> [DOCUMENT EXCERPT]:

==========

Financing activities, the NZD 3 million outflow is the interest, and we've repaid NZD 2 million of the BNZ facility. At the half year, down a couple of mil, but leaving us overall our cash balance around about the same at NZD 5.8 million. Moving to the balance sheet. I guess the key pieces here are net debt remaining around the same, just under NZD 30 million. We are in the process of renewing, the banking arrangements with the BNZ. We've signed the committed term sheet, and we'll be signing, the documentation. We anticipate it'll be in, probably next week or the week after. That'll extend the facility. The main facility then goes out to April 2026, and there is, a part of it is the NZD 5 million, which actually goes out to May.

I think the other key feature on the balance sheet really is the current assets, and that's primarily the inventory holdings. That's it for the balance sheet, Hartley. I'll pass back to you.

Hartley Atkinson
Managing Director, AFT Pharmaceuticals

Yeah. Look, just the final page, the kinda outlook and the summary. Traditionally, we have always had a stronger second half with more like 60% of the sales carrying the second half. We expect this year, this period to be at least the same or even more so as we have a lot of additional launches in the second half planned. Our key focus at the moment is getting those launches completed and things on time, which is not always 100% simple presently with shipping and production lead times. We're certainly focused on that.

Look, we have had higher, and we are increasing our investment as well in the second half in sales and distribution because we want to make sure we that those launches are successful and have the right amount of investment behind them. That together with delayed licensing income, we have revised our guidance to NZD 18 million-NZD 23 million for this financial year. We do expect. If we split it out, we see sort of the sale of existing products and product royalties to generate profits of between NZD 17.5 million-NZD 21 million, which is up quite a lot from last year, where we did also have a chunk of licensing income as well.

Basically, then in terms of looking separately at licensing income, you know, this by its nature tends to be less predictable and lumpy, and we're looking at that contributing between NZD 0.5 million- NZD 2 million to operating profit. Going forward, we are looking at splitting this out, 'cause certainly people have said to us that this is the area they find is a little bit confusing and hard to follow, and certainly, there is that lumpiness, and the timing can cause issues. Look, that sort of is what makes up the NZD 18 million-NZD 23 million. What we're doing too, very much so, is we wanna put our foot on the accelerator. We are looking to exceed our target. Our near-term target is to exceed a couple NZD 100 million in annual sales, and we're pushing on to that.

It wasn't that long ago we broke NZD 100 million, so we're certainly making sure and gearing the business to really ramp the sales up, which long term is what we see as the key item going forward. We are confident of securing that previously budgeted licensing revenue around Maxigesic IV, which we see as basically delayed by additional regulatory questions. You know, so we see that as occurring next year as opposed to this year. In terms of a maiden dividend, look, we're still on track. The cash position is good and positive. We're normally always tighter in terms of cash flow in the first half, and the second half, we've always found is more positive.

==========

> [INFORMATION PROVIDED]:
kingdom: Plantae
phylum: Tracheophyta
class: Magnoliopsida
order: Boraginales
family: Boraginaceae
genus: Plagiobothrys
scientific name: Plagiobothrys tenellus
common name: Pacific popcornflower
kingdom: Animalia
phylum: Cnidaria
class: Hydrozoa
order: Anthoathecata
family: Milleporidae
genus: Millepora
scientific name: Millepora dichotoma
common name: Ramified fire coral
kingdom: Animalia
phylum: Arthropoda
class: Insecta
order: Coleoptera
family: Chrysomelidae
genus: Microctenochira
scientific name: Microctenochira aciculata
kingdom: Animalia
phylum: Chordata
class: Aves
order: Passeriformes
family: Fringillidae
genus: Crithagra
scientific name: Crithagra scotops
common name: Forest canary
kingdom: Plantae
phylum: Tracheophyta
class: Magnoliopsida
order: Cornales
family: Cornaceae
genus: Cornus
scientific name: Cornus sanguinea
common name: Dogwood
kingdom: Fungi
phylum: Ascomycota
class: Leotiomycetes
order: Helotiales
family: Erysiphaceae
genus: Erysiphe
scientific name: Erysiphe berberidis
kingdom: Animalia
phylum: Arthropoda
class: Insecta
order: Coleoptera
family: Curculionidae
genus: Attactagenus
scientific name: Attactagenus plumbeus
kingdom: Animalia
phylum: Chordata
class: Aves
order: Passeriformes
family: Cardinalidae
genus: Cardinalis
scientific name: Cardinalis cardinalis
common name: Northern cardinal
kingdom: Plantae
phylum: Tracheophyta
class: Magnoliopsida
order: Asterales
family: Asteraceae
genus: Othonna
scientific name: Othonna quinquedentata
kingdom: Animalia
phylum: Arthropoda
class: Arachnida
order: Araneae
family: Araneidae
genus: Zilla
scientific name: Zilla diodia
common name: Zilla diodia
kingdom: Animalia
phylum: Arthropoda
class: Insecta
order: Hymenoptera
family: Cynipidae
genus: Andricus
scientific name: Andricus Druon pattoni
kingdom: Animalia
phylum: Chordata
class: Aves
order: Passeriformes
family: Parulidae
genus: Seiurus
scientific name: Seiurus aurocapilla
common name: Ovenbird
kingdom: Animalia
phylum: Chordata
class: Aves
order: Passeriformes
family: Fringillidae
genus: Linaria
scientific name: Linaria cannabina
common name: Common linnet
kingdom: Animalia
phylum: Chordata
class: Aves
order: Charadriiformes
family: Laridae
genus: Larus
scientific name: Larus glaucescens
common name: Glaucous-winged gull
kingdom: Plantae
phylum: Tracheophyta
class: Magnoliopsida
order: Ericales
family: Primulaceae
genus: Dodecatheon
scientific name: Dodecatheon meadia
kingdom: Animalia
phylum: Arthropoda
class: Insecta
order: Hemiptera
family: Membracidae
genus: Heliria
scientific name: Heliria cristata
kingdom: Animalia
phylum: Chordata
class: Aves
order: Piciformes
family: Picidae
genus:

==========

> [ACTIVITY LIST]:
1. Give every NZD range stated in the AFT Pharmaceuticals results call, along with what each range covers.
2. In the AFT Pharmaceuticals results call, how far out does the main BNZ facility extend once the banking arrangements are renewed?
3. Pick up the AFT Pharmaceuticals results call after its last sentence.
The listing has nothing to do with the AFT Pharmaceuticals results call.

> [ANSWER LIST]:
1.
- NZD 18 million–NZD 23 million: the revised guidance for this financial year
- NZD 17.5 million–NZD 21 million: profits from the sale of existing products and product royalties
- NZD 0.5 million–NZD 2 million: licensing income's contribution to operating profit

2. To April 2026.

3.
Even despite the extra spend, we're still looking at declaring a maiden dividend for the FY 2023 financial year. That is hopefully an overview to give you an idea of where we're at, and happy to try and answer any questions that you may have.

Operator

Thank you. If you wish to ask a question, please press star one on your telephone and wait for your name to be announced. If you wish to cancel your request, please press star two. If you're on a speakerphone, please pick up the handset to ask your question. Your first question comes from Sue Rovner from Edison Investment Research. Please go ahead.

Sue Rovner
Analyst, Edison Investment Research

Hi, Hartley and Malcolm. Congratulations. Nice performance here.

Hartley Atkinson
Managing Director, AFT Pharmaceuticals

Thank you.

Sue Rovner
Analyst, Edison Investment Research

I just have a few questions here. Great. In the first half, we were strong across almost all the regions, I think particularly in the domestic markets. Was this broad-based, or is there any particular product categories that you wanna highlight that drove this uptrend?

Hartley Atkinson
Managing Director, AFT Pharmaceuticals

It's generally quite broad-based actually. In New Zealand, we're having very strategics performed well. Eye Care is one of our biggest segments and that sort of performed pretty solidly as well. Plus we've had some new product launches in Australia, which have generally gone well, like the Maxigesic hot drink sachets went much better than we thought, to be honest. They really helped to contribute to Maxigesic sales. Really it's not any one product. It's quite broadly based, which we always prefer because we think that's generally safer. We have quite a broad portfolio, we think that's much safer than being reliant on just one product or product line.

Sue Rovner
Analyst, Edison Investment Research

Yeah. Yeah, even though it's strong, I think we're still waiting till the second half. You mentioned several product launches. I think there's some seasonality also here.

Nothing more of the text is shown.